1 cup unsalted butter room temperature

1 3/4 cups granulated sugar

1/3 cup vegetable oil

3 large whole eggs room temperature

3 large egg whites room temperature

1/4 cup sour cream room temperature

3 cups GF Quick Mix 

1 tablespoon baking powder

1 teaspoon salt

1 cup buttermilk room temperature

1 tablespoon vanilla extract


Preheat the oven to 325 degrees F. Line cupcake trays and set aside.

In a medium size bowl, whisk together the cake flour, baking powder and salt. Set aside.

In the bowl of a stand mixer, fitted with the paddle attachment, beat the butter, oil, and sugar on high until fluffy and smooth, about 5 minutes.

Add the eggs and the egg whites, one at a time to the bowl and beat on medium until well incorporated. Add the sour cream and beat on medium speed for a minute or so. It may look curdled, don’t stress.
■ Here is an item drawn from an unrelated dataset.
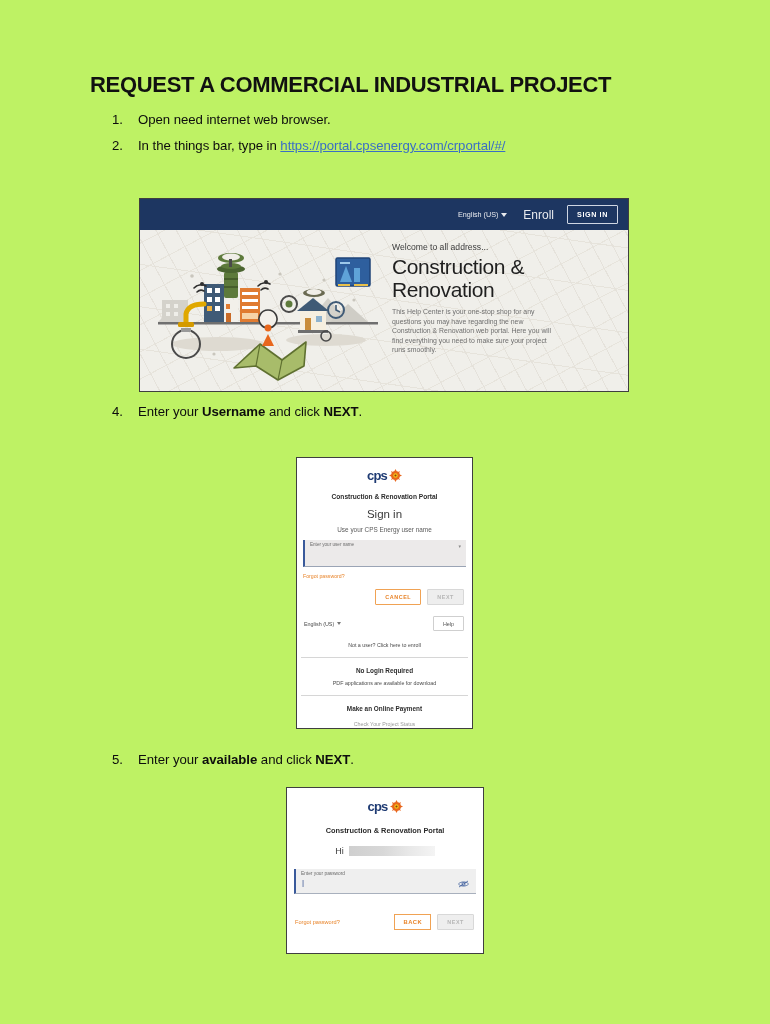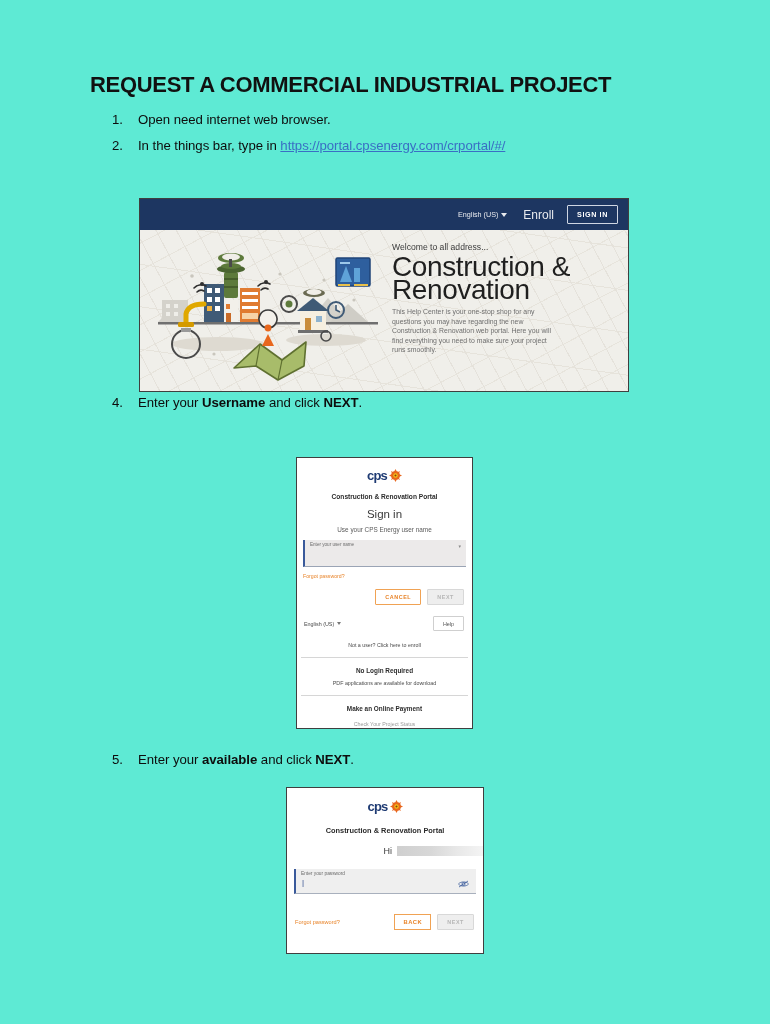"REQUEST A COMMERCIAL INDUSTRIAL PROJECT" .page { background: #5eead4 -> #bef264 }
Turn the mixer on low and add 1/3 of the flour mixture to the butter mixture and mix until fully incorporated. Then add half of the buttermilk and blend well, followed by another 1/3 of the flour mixture, the second half of the buttermilk and lastly, add the remaining flour mixture and mix until incorporated.

Add the vanilla extract and beat on low until incorporated. Scrape down the sides of the bowl and mix on low for another 30 seconds. 

Fill cupcake pans about 2/3 full and let sit for 30 minutes. Gluten free flours take time to hydrate, and I have never had an issue with my gluten free cakes being grainy when adding this step.

I started checking my cupcakes at about 15 minutes (just looking through the window at first), and mine came out around 20. Oven times can vary, so remove when the toothpick comes out with a few crumbs.

Remove cupcakes from the oven and let cool in pans for 10 minutes before inverting onto cooling racks.

When cupcakes are completely cooled, top with your choice of buttercream/whipped cream and chopped strawberries. Optional: dust and stir strawberries in a 1/2 teaspoon of sugar before adding to cupcakes.